[Haskell-cafe] The Good, the Bad and the GUI
Wojtek Narczyński
wojtek at power.com.pl
Tue Aug 12 22:44:18 UTC 2014
On 13.08.2014 00:26, Daniel Gorín wrote:
> On 12 Aug 2014, at 20:23, Wojciech Narczyński <wojtek at power.com.pl> wrote:
>
>> W dniu 2014-08-12 15:01, Daniel Gorín pisze:
>>> On 11 Aug 2014, at 23:16, Wojtek Narczyński <wojtek at power.com.pl> wrote:
>>>
>>>> If you declare Person class in Java, you automatically get a thingy that you can readily use in UI construction, because all the fields can temporarily be null, even the required ones. In Haskell you'd need two data types: the usual proper Haskell data type, and another which wraps every field in Maybe, facilitates editing, validation, etc. Perhaps it would be possible to generate one data type from the other, or generate both from a common specification.
>>> At least this part you can achieve rather easily by parametrizing each field in your record by a functor. E.g.:
>>>
>>> data Person f
>>> = Person {
>>> firstName :: f String
>>> ,lastName :: f String
>>> ,birthDate :: f Date
>>> ,height :: f Int
>>> }
>>>
>>> Then you get:
>>>
>>> - "Person Id" is a person with every field set in stone.
>>>
>>> - "Person Maybe" is a person with missing information.
>>>
>>> - Other functors can be easily defined (and then composed) to represent things such as Mandatory/Optional, Valid/Invalid, etc.
>>>
>>>
>>>
>> I saw in the presentation submitted in another post that a similar thing has been done in Vinyl.

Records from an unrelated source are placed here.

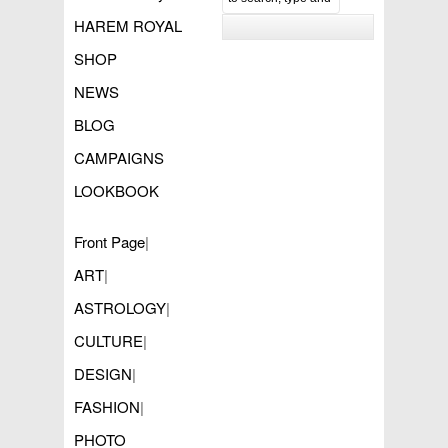
HAREM ROYAL
SHOP
NEWS
BLOG
CAMPAIGNS
LOOKBOOK
Front Page
|
ART
|
ASTROLOGY
|
CULTURE
|
DESIGN
|
FASHION
|
PHOTO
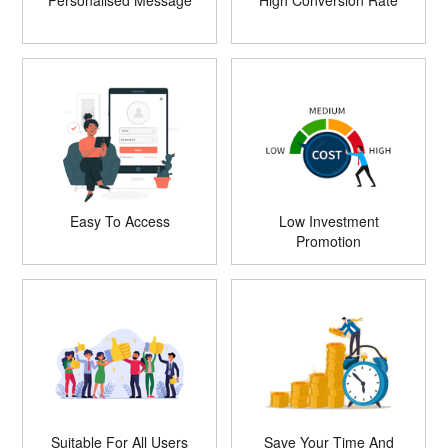
Personalised Message
High Conversion Rate
Easy To Access
Low Investment
Promotion
Suitable For All Users
Save Your Time And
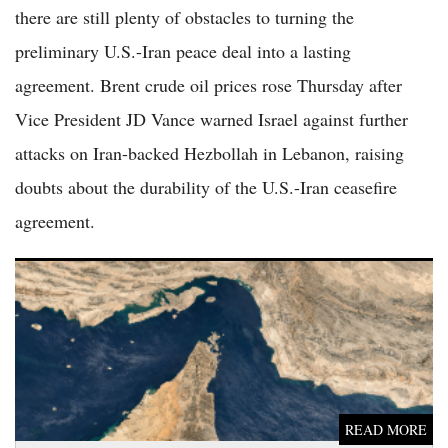
there are still plenty of obstacles to turning the
preliminary U.S.-Iran peace deal into a lasting
agreement. Brent crude oil prices rose Thursday after
Vice President JD Vance warned Israel against further
attacks on Iran-backed Hezbollah in Lebanon, raising
doubts about the durability of the U.S.-Iran ceasefire
agreement.
Iran Halts US Negotiations, Vows Full Blockade of Strait of
Hormuz in Escalating Conflict
READ MORE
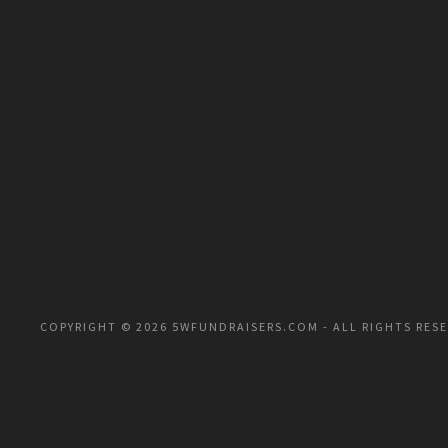
COPYRIGHT © 2026 5WFUNDRAISERS.COM - ALL RIGHTS RES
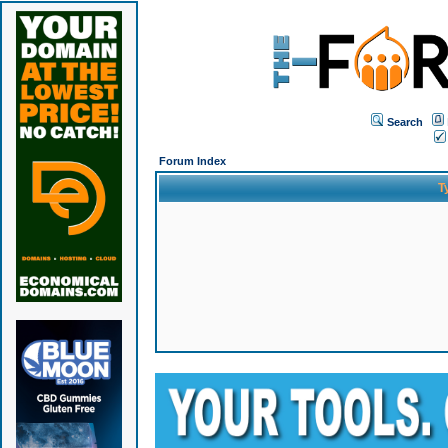
Search
Forum Index
T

But this won't work so well, because in the "rigid" type some fields are still supposed to remain wrapped in Maybe.
> That’s not necessary a problem. If you add a field:
>
> ,favoriteNumber :: f (Maybe Int)
>
> Then, in Person Maybe, a value of Nothing in favoriteNumber would mean “not entered” while Just Nothing would be “none”. Maybe you have some specific problem in mind?
>
There is such a distinction in certain DBMSes: null vs "". It is
confusing even to developers, not to mention users.